In hoger beroep heeft appellante, onder verwijzing naar de stukken die zij in bezwaar en beroep in geding heeft gebracht, herhaald dat zij per 8 juni 1996 in aanmerking dient te komen voor een AAW-uitkering. Haar medische beperkingen zijn door het Uwv onderschat. Voorts is appellante van mening dat de rechtbank de inhoud van de uitspraak van de Raad van 24 december 2004 en de rapportage van psychiater A.M.A. Groot van 18 maart 2002 ten onrechte niet in haar uitspraak heeft betrokken.

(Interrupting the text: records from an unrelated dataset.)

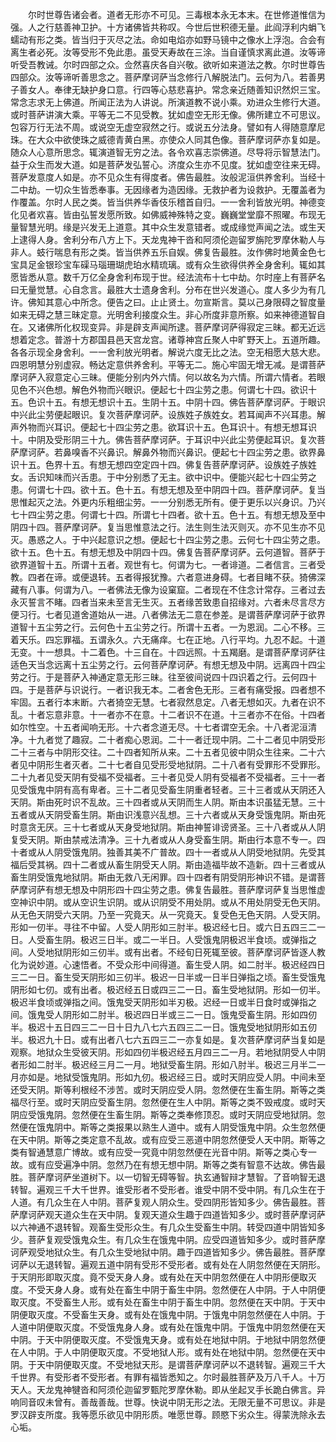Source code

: <!-- { "loadSidebar": true } -->
　　尔时世尊告诸会者。道者无形亦不可见。三毒根本永无本末。在世修道惟信为强。人之行慈善神卫护。十方诸佛皆共称叹。今世后世积德无量。此阎浮利内蜎飞蠕动有形之类。皆当归于灭尽之法。命如电焰亦如野马镜中之像水上浮泡。合会有离生者必死。汝等受形不免此患。虽受天寿故在三涂。当自谨慎求离此道。汝等谛听受吾教诫。尔时四部之众。佥然喜庆各自兴敬。欲听如来道法之教。尔时世尊告四部众。汝等谛听善思念之。菩萨摩诃萨当念修行八解脱法门。云何为八。若善男子善女人。奉律无缺护身口意。行四等心慈悲喜护。常念亲近随善知识然炽三宝。常念志求无上佛道。所闻正法为人讲说。所演道教不说小乘。劝进众生修行大道。或时菩萨讲演大乘。平等无二不见受教。犹如虚空无形无像。佛所建立不可思议。包容万行无法不周。或说空无虚空寂然之行。或说五分法身。譬如有人得随意摩尼珠。在大众中欲使珠之威德青黄白黑。亦使众人同其色像。菩萨摩诃萨亦复如是。随众人心意所思念。辄演道智无穷之法。各令欢喜志崇佛道。尽导将示智慧法门。益于众生而发大道。如是菩萨发弘誓心。济度众生亦不见度。犹如虚空往来无碍。菩萨发意度人如是。亦不见众生有得度者。佛告最胜。汝般泥洹供养舍利。当经十二中劫。一切众生皆悉奉事。无因缘者为造因缘。无救护者为设救护。无覆盖者为作覆盖。尔时人民之类。皆当供养华香伎乐稽首自归。一一舍利皆放光明。神德变化见者欢喜。皆由弘誓发愿所致。如佛威神殊特之变。巍巍堂堂靡不照曜。布现无量智慧光明。缘是兴发无上道意。其中众生发意错者。或成缘觉声闻之法。或生天上逮得人身。舍利分布八方上下。天龙鬼神干沓和阿须伦迦留罗旃陀罗摩休勒人与非人。蚑行喘息有形之类。皆当供养五乐自娱。佛复告最胜。汝作佛时地黄金色七宝具足金银珍宝车磲马瑙珊瑚虎珀水精琉璃。或有众生欲得供养全身舍利。辄如其愿皆悉从意。数千万亿全身舍利布现于世。经法流布十七中劫。尔时座上有菩萨名曰无量觉慧。心自念言。最胜大士遗身舍利。分布在世兴发道心。度人多少为有几许。佛知其意心中所念。便告之曰。止止贤土。勿宣斯言。莫以己身限碍之智度量如来无碍之慧三昧定意。光明舍利接度众生。非心所度非意所察。如来神德道智自在。又诸佛所化权现变异。非是辟支声闻所逮。菩萨摩诃萨得寂定三昧。都无近远想着定念。普游十方郡国县邑天宫龙宫。诸尊神宫丘聚人中旷野天上。五道所趣。各各示现全身舍利。一一舍利放光明者。解说六度无比之法。空无相愿大慈大悲。四恩明慧分别虚寂。畅达定意供养舍利。平等无二。施心牢固无增无减。是谓菩萨摩诃萨入寂意定心三昧。便能分别内外六情。何以故名为六情。所谓六情者。若眼见色不兴色想。解色外物而兴眼识。便起七十四尘劳之患。何谓七十四。欲识十五。色识十五。有想无想识十五。生阴十五。中阴十四。佛告菩萨摩诃萨。于眼识中兴此尘劳便起眼识。复次菩萨摩诃萨。设族姓子族姓女。若耳闻声不兴耳患。解声外物而兴耳识。便起七十四尘劳之患。欲耳识十五。色耳识十。有想无想耳识十。中阴及受形阴三十九。佛告菩萨摩诃萨。于耳识中兴此尘劳便起耳识。复次菩萨摩诃萨。若鼻嗅香不兴鼻识。解鼻外物而兴鼻识。便起七十四尘劳之患。欲界鼻识十五。色界十五。有想无想四空定四十四。佛复告菩萨摩诃萨。设族姓子族姓女。舌识知味而兴舌患。于中分别悉了无主。欲中识中。便能兴起七十四尘劳之患。何谓七十四。欲十五。色十五。有想无想及至中阴四十四。菩萨摩诃萨。复当思惟起灭之法。外更内乐粗细尘劳。一一分别悉无所有。便于更乐以兴身识。乃兴七十四尘劳之患。何谓七十四。所谓七十四者。欲十五。色十五。有想无想及至中阴四十四。菩萨摩诃萨。复当思惟意法之行。法生则生法灭则灭。亦不见生亦不见灭。愚惑之人。于中兴起意识之想。便起七十四尘劳之患。云何七十四尘劳之患。欲十五。色十五。有想无想及中阴四十四。佛复告菩萨摩诃萨。云何道智。菩萨于欲界道智十五。所谓十五者。观世有七。何谓为七。一者诽道。二者信言。三者受教。四者在谛。或便退转。五者得报犹豫。六者意进身碍。七者目睹不获。猗佛深藏有八事。何谓为八。一者佛法无像为设窠窟。二者现在不住念计常存。三者过去永灭誓言不睹。四者当来未至言无生灭。五者缘苦致患自招缘对。六者未尽言尽方便习行。七者见道舍道始从一进。八者佛法无二意在参差。是谓菩萨摩诃萨于欲界道智十五尘劳之行。云何色十五尘劳之行。所谓十五者。一为恩润。二心不移。三着天乐。四忘罪福。五谓永久。六无痛痒。七在正地。八行平均。九忍不起。十道无变。十一想具。十二着色。十三自在。十四远照。十五羯磨。是谓菩萨摩诃萨往适色天当念远离十五尘劳之行。云何菩萨摩诃萨。有想无想及中阴。远离四十四尘劳之行。于是菩萨入神通定意无形三昧。往至彼间说四十四识着之行。云何四十四。于是菩萨与识说行。一者识我无本。二者舍色无形。三者有痛受报。四者想不牢固。五者行本末断。六者猗空无慧。七者寂然息定。八者无想如灭。九者在识不乱。十者忘意非意。十一者亦不在意。十二者识不在道。十三者亦不在俗。十四者如尔性空。十五者闻响无形。十六者念道无尽。十七者谓空无余。十八者泥洹清净。十九者觉了趣寂。二十者痴心恩润。二十一者迁现中阴。二十二者见中阴受形二十三者与中阴形交往。二十四者知所从来。二十五者见彼中阴众生往来。二十六者见中阴形生者灭者。二十七者自见受形受地狱阴。二十八者有受罪形不受罪形。二十九者见受天阴有受福不受福者。三十者见受人阴有受福者不受福者。三十一者见受饿鬼中阴有高有卑者。三十二者见受畜生阴重者轻者。三十三者或从天阴还入天阴。斯由死时识不乱故。三十四者或从天阴而生人阴。斯由本识虽猛无慧。三十五者或从天阴受畜生阴。斯由识浅意兴乱想。三十六者或从天身受饿鬼阴。斯由死时意贪无厌。三十七者或从天身受地狱阴。斯由神誓诽谤贤圣。三十八者或从人阴复受天阴。斯由禁戒法清净。三十九者或从人身受畜生阴。斯由行本意不专一。四十者或从人阴受饿鬼阴。独善其美不广普故。四十一者或从人阴受地狱阴。先受其福后受其祸。四十二者或从畜生阴受天人阴。斯由造福毕故不造新。四十三者或从畜生阴受饿鬼地狱阴。斯由无救八无闲罪。四十四者有阴受阴形神识不错。是谓菩萨摩诃萨有想无想及中阴形四十四尘劳之患。佛复告最胜。菩萨摩诃萨复当思惟虚空神识中阴。或从空识生识阴。或从识阴受不用处阴。或从不用处阴受无色天阴。从无色天阴受六天阴。乃至一究竟天。从一究竟天。复受色无色天阴。人受天阴。形如一仞半。寻往不中留。人受人阴形如三肘半。极迟经七日。或六日五四三二一日。人受畜生阴。极迟三日半。或二一半日。人受饿鬼阴极迟半食顷。或弹指之间。人受地狱阴形如三仞半。或有出者。不经旬日死辄至彼。菩萨摩诃萨皆逐人教化为说妙道。心速悟者。不受众形中间得道。畜生受人阴。如二肘半。极迟经四日三二一日。畜生受天阴形如三仞半。极迟一日半或一日半日弹指之顷。畜生受饿鬼阴形如七仞。或有出者。极迟经五日或四三二一日。畜生受地狱阴。形如一仞半。极迟半食顷或弹指之间。饿鬼受天阴形如半刃极。迟经一日或半日食时或弹指之间。饿鬼受人阴形如二肘半。极迟四日半或三二一日。饿鬼受畜生阴。形如四仞半。极迟十五日四三二一日十日九八七六五四三二一日。饿鬼受地狱阴形如五仞半。极迟九十日。或有出者八七六五四三二一亦复如是。复次菩萨摩诃萨当复如是观察。地狱众生受彼天阴。形如四仞半极迟经五月四三二一月。若地狱阴受人中阴者形如二肘半。极迟经三月二一月。地狱受畜生阴。形如八肘半。极迟三月半二一月亦如是。地狱受饿鬼阴。形如九仞。极迟经三日。或时天阴应受人阴。中间未至还受天阴。斯等利根经不涉苦。或时天阴应受人阴。忽然便在生畜生阴。斯等之类福尽行至。或时天阴应受畜生阴。忽然便在生人中阴。斯等之类不毁戒度。或时天阴应受饿鬼阴。忽然便在生畜生阴。斯等之类奉修顶忍。或时天阴应受地狱阴。忽然便在饿鬼阴中。斯等之类报果以熟生人道中。或有人阴受饿鬼中阴。众生忽然便在天中阴。斯等之类定意不乱故。或有应受三恶道中阴忽然便受人天中阴。斯等之类有智通慧意广博故。或有应受一究竟中阴忽然便在光音中阴。斯等之类心专一故。或有应受遍净中阴。忽然乃在有想无想中阴。斯等之类有智意不达故。佛告最胜。菩萨摩诃萨坐道树下。以一切智无碍等智。执玄通智辩才慧智。了音响智无退转智。遍观三千大千世界。谁受形者不受形者。谁受中阴不受中阴。有几众生在于人道。有几众生在人中阴。菩萨复观人阴众生。受四阴形皆知多少。佛告最胜。菩萨摩诃萨观天道众生在天中阴。复观天道众生趣于四道皆知多少。或时菩萨摩诃萨以六神通不退转智。观畜生受形众生。有几众生受畜生中阴。转受四道中阴皆知多少。菩萨复观受饿鬼众生。有几众生在饿鬼中阴。应受四道皆知多少。或时菩萨摩诃萨观受地狱众生。有几众生受地狱中阴。趣于四道皆知多少。佛告最胜。菩萨摩诃萨以无退转智。遍观五道中阴有受形不受形者。或有处在人阴忽然便在天阴形。于天阴形即取灭度。竟不受天身人身。或有处在天中阴忽然便在人中阴形便取灭度。不受天身人身。或有处在畜生中阴于畜生中阴。忽然便在人中阴。于人中阴便取灭度。不受畜生人形。或有处在畜生中阴于畜生中阴。忽然便在天中阴。于天中阴便取灭度。不受畜生天身。或有处在饿鬼中阴。于饿鬼中阴忽然便在人中阴。于人道中阴便取灭度。不受饿鬼身人身。或有处在饿鬼中阴。于饿鬼中阴忽然便在天中阴。于天中阴便取灭度。不受饿鬼天身。或有处在地狱中阴。于地狱中阴忽然便在人中阴。于人中阴便取灭度。不受地狱人形。或有处在地狱中阴。忽然便在天中阴。于天中阴便取灭度。不受地狱天形。是谓菩萨摩诃萨以不退转智。遍观三千大千世界。有受形者不受形者。有罪有福皆悉知之。尔时最胜菩萨及万八千人。十万天人。天龙鬼神犍沓和阿须伦迦留罗甄陀罗摩休勒。即从坐起叉手长跪白佛言。异响同音叹未曾有。善哉善哉。世尊。快说中阴无形之法。无限无量不可思议。非是罗汉辟支所度。我等愿乐欲见中阴形质。唯愿世尊。顾愍下劣众生。得蒙洗除永去心垢。

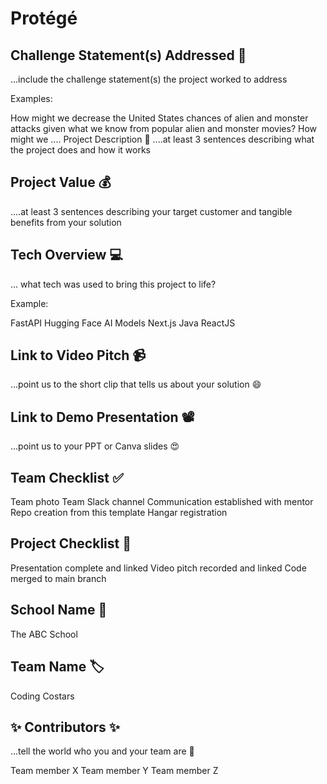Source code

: # Protégé

## Challenge Statement(s) Addressed 🎯
...include the challenge statement(s) the project worked to address

Examples:

How might we decrease the United States chances of alien and monster attacks given what we know from popular alien and monster movies?
How might we ....
Project Description 🤯
....at least 3 sentences describing what the project does and how it works

## Project Value 💰
....at least 3 sentences describing your target customer and tangible benefits from your solution

## Tech Overview 💻
... what tech was used to bring this project to life?

Example:

FastAPI
Hugging Face AI Models
Next.js
Java
ReactJS

## Link to Video Pitch 📹
...point us to the short clip that tells us about your solution 😄

## Link to Demo Presentation 📽
...point us to your PPT or Canva slides 😍

## Team Checklist ✅
 Team photo
 Team Slack channel
 Communication established with mentor
 Repo creation from this template
 Hangar registration
 
## Project Checklist 🏁
 Presentation complete and linked
 Video pitch recorded and linked
 Code merged to main branch
 
## School Name 🏫
The ABC School

## Team Name 🏷
Coding Costars

## ✨ Contributors ✨
...tell the world who you and your team are 🙂

Team member X
Team member Y
Team member Z
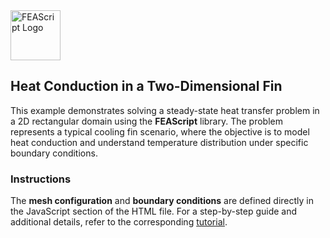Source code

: <img src="https://feascript.github.io/FEAScript-website/assets/FEAScriptLogo.png" width="80" alt="FEAScript Logo">

## Heat Conduction in a Two-Dimensional Fin

This example demonstrates solving a steady-state heat transfer problem in a 2D rectangular domain using the **FEAScript** library. The problem represents a typical cooling fin scenario, where the objective is to model heat conduction and understand temperature distribution under specific boundary conditions.

### Instructions

The **mesh configuration** and **boundary conditions** are defined directly in the JavaScript section of the HTML file. For a step-by-step guide and additional details, refer to the corresponding [tutorial](https://github.com/FEAScript/FEAScript-website/blob/main/tutorialSolidHeatTransfer01/tutorialSolidHeatTransfer01.html).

De Raad stelt met de rechtbank vast dat het Uwv na de uitspraak van de Raad van
24 december 2004 uitsluitend nog diende te beslissen over de aanspraak op een AAW-uitkering per 8 juni 1996. Anders dan de rechtbank is de Raad evenwel van oordeel dat het besluit om appellante per die datum een AAW-uitkering te weigeren, niet gebaseerd kon worden op artikel 5, tweede lid, van de AAW. Deze bepaling voorziet er in dat gedeeltelijke arbeidsongeschiktheid die reeds bestond bij aanvang van de verzekering bij het bepalen van de aanspraak op een AAW-uitkering buiten beschouwing blijft. Deze bepaling is weliswaar gelijkluidend aan artikel 18, tweede lid, van de WAO, maar heeft – nu het moment van aanvang van de verzekering voor de AAW en de WAO naar verschillende criteria wordt beoordeeld – niet altijd dezelfde strekking. Gelet hierop zijn de overwegingen van de Raad in zijn uitspraak van 24 december 2004 over de toepassing van artikel 18, tweede lid, van de WAO, niet dragend voor het weigeren van een AAW-uitkering aan appellante op grond van artikel 5, tweede lid, van die wet.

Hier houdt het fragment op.